Por ello, Ecologistas en Acción se felicita de que el ánimo depredador de la Junta de Castilla y León haya sido detenido por el Tribunal Constitucional, que en relación a esta prohibición señala en su sentencia que “Resulta pues clara […] la finalidad disuasoria de la medida adoptada, que tiene como objetivo la prevención de los incendios forestales y, en última instancia, la protección de la masa forestal”, sin que ello suponga invadir la competencia autonómica exclusiva en materia de ordenación del territorio y urbanismo, como argumentaba la Junta, dado que “La prohibición que se examina no pretende, en efecto, regular los usos ni fijar las prohibiciones del conjunto de los terrenos forestales, sino que se circunscribe a un régimen específico de protección, aplicable únicamente a los terrenos incendiados, con la finalidad de garantizar a largo plazo su regeneración y, en definitiva, su conservación”.

De esta manera, fracasa una vez más el intento de la Junta de Castilla y León de vaciar de contenido la normativa ambiental europea y estatal, al igual que ha sucedido recientemente con el régimen de protección del lobo ibérico, o resulta recurrente en aspectos como la urbanización de los espacios naturales protegidos, la caza o la gestión de los residuos. Por ello, Ecologistas en Acción pide al Presidente de la Junta, Juan Vicente Herrera, un cambio drástico de su política ambiental, obcecada en desconocer la legislación europea y estatal de montes, espacios naturales, biodiversidad o residuos, entre otras materias.

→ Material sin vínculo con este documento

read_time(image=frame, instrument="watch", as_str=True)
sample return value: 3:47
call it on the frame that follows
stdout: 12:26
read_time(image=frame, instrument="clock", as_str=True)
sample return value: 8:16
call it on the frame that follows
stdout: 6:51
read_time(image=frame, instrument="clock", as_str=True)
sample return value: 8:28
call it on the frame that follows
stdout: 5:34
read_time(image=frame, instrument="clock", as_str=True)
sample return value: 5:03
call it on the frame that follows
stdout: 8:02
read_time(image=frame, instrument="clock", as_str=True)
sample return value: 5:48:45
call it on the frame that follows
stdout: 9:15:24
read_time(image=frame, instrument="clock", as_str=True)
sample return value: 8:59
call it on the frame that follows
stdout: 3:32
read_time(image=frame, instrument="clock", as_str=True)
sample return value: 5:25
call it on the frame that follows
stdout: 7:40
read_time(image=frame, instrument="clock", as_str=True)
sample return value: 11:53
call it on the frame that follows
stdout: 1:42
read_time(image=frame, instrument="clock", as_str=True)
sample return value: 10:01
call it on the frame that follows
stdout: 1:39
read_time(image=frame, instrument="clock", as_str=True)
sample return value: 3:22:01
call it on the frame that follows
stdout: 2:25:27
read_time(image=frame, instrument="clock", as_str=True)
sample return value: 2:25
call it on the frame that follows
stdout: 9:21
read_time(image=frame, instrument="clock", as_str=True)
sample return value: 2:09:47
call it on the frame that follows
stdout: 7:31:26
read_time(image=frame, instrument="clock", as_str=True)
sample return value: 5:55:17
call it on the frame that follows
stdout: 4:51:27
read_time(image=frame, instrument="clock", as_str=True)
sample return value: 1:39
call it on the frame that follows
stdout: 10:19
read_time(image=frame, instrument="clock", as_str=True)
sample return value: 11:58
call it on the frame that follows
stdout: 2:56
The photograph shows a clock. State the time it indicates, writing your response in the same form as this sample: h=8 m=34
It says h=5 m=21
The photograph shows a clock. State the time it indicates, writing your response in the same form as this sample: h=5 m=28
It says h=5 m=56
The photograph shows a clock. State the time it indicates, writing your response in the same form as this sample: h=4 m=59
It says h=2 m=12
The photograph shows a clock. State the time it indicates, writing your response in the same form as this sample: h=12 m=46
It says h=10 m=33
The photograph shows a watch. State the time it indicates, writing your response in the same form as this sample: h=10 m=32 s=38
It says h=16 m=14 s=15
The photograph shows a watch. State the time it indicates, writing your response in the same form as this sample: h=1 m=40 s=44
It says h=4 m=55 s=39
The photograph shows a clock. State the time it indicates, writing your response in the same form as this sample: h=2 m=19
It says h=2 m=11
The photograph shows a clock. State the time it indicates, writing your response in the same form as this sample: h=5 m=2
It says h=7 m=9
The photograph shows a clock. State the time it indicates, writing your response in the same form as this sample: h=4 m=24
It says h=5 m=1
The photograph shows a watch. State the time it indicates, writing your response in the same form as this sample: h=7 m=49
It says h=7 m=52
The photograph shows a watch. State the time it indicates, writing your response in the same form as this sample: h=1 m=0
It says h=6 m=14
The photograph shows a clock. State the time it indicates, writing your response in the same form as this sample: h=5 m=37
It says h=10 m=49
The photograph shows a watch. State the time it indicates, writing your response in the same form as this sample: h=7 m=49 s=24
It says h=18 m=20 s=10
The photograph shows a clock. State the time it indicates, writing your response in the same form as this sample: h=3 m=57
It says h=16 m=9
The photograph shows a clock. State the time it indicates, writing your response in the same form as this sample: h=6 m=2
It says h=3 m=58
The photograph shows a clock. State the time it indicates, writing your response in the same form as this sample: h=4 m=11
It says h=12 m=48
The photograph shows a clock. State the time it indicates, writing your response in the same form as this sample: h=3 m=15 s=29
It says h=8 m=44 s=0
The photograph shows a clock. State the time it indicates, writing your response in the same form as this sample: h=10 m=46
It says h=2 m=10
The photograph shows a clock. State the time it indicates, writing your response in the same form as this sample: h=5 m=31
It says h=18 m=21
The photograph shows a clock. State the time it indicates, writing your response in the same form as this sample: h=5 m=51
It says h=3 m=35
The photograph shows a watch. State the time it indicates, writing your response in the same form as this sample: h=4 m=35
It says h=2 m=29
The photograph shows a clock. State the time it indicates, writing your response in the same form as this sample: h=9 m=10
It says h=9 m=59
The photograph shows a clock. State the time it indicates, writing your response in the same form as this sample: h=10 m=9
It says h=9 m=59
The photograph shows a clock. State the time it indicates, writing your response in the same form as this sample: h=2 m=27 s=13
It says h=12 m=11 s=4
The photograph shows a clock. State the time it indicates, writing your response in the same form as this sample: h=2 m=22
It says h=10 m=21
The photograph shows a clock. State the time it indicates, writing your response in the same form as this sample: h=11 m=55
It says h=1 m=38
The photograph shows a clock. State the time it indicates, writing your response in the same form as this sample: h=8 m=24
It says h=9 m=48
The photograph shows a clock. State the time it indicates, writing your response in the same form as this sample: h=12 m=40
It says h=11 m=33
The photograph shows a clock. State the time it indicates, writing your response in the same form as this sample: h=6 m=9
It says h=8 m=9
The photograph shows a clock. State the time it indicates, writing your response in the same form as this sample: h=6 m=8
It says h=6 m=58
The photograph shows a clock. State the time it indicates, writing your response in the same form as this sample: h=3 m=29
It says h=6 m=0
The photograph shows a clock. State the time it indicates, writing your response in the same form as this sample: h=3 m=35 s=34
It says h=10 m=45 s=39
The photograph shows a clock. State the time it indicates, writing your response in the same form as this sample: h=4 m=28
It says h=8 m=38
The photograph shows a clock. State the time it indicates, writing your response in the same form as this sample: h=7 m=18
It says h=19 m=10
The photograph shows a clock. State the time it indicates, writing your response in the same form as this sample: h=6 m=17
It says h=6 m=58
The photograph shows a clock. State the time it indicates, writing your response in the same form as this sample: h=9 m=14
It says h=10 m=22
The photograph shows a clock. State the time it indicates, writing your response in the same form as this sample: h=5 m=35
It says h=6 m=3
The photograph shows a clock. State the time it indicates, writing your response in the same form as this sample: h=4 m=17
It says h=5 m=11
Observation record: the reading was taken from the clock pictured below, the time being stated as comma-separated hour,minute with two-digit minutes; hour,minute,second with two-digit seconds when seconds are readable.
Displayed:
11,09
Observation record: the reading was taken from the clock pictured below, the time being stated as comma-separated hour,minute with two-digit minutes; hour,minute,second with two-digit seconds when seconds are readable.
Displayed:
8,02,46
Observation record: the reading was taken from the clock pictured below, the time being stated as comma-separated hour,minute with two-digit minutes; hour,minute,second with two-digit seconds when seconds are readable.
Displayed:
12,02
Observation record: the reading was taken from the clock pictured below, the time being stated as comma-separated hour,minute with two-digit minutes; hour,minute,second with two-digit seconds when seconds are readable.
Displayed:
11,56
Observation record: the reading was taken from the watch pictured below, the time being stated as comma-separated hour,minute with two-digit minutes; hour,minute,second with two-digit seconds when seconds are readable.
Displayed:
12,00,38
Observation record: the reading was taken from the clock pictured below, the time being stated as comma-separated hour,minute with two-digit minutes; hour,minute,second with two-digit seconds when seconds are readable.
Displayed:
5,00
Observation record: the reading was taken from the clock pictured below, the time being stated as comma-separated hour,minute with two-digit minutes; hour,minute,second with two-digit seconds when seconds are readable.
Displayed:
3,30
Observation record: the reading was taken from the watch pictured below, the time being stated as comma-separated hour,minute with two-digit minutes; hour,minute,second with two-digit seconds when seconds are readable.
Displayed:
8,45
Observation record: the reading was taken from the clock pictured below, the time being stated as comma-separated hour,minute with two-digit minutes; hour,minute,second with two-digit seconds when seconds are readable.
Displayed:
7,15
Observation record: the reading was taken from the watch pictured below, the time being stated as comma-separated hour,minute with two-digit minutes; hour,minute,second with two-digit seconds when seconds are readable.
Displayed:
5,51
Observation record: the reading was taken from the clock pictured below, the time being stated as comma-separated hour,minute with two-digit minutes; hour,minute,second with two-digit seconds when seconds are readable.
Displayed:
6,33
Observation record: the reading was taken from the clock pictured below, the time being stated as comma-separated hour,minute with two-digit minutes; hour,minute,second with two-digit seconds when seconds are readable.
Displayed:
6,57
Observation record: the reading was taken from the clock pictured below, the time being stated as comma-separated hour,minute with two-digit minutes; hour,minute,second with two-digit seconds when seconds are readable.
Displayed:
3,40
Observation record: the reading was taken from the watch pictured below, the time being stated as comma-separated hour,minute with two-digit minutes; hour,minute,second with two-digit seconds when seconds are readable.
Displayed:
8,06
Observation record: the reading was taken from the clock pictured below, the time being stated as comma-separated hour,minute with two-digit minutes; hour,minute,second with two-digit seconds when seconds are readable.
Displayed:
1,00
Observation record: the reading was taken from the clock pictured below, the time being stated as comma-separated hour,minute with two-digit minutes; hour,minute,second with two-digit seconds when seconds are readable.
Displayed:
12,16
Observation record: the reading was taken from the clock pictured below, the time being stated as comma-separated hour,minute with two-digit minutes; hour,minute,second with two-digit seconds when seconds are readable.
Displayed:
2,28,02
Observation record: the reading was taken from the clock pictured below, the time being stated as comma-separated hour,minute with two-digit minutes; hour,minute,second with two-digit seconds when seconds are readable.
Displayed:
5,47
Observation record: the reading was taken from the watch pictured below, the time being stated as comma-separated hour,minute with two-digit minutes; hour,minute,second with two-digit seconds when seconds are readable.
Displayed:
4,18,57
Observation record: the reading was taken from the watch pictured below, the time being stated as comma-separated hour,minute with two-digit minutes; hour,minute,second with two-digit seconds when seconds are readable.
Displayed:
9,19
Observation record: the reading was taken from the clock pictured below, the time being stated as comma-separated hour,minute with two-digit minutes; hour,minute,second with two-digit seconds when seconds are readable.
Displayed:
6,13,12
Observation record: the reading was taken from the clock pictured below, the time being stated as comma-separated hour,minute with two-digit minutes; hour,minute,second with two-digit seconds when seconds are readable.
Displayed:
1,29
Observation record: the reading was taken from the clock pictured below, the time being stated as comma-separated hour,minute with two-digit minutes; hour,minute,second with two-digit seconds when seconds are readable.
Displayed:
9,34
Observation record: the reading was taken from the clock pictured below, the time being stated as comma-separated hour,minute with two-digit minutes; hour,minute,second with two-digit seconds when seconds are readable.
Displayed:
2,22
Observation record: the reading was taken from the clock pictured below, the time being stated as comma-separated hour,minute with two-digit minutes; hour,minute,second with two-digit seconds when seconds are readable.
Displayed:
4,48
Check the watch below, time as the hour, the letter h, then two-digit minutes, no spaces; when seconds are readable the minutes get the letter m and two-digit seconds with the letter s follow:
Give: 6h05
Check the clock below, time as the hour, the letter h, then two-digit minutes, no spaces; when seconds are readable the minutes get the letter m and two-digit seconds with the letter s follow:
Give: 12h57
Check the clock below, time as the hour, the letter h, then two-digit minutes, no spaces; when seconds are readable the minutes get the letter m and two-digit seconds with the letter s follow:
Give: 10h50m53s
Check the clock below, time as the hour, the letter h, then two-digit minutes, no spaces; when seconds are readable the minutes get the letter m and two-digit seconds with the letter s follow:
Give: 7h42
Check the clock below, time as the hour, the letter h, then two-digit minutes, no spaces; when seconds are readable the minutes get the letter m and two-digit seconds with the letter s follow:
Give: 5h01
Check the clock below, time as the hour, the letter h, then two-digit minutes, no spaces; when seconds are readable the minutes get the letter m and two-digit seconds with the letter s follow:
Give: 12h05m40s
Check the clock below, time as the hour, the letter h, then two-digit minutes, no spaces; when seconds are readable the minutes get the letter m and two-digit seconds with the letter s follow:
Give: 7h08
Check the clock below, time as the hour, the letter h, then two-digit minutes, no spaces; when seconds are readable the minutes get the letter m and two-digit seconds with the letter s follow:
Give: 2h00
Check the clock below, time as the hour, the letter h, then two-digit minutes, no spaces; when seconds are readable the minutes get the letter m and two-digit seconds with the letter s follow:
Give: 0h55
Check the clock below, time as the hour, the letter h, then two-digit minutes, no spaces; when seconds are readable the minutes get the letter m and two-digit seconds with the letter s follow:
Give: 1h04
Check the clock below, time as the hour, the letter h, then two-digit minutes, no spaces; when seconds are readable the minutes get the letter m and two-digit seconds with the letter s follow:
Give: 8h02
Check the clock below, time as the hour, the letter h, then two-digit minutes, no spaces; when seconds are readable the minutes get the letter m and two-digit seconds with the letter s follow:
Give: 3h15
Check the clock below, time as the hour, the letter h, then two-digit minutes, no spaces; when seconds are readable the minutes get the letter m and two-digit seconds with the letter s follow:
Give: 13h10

La prohibición de recalificar terrenos forestales incendiados es una conquista histórica del movimiento ecologista que de esta manera se ve preservada del ataque de la Junta de Castilla y León. Ésta debería explicar su interés por los negocios privados de determinadas empresas constructoras como las promotoras o concesionarias de proyectos como la Ciudad del Medio Ambiente (Soria), la estación de esquí de San Glorio (León), Meseta Ski, o los vertederos de Gomecello (Salamanca), Santovenia de Pisuerga (Valladolid) o Fresno de la Ribera (Zamora), todos aprobados por Ley para pasar por encima de resoluciones judiciales que los declaran ilegales, y en algún caso objeto de investigaciones judiciales por corrupción.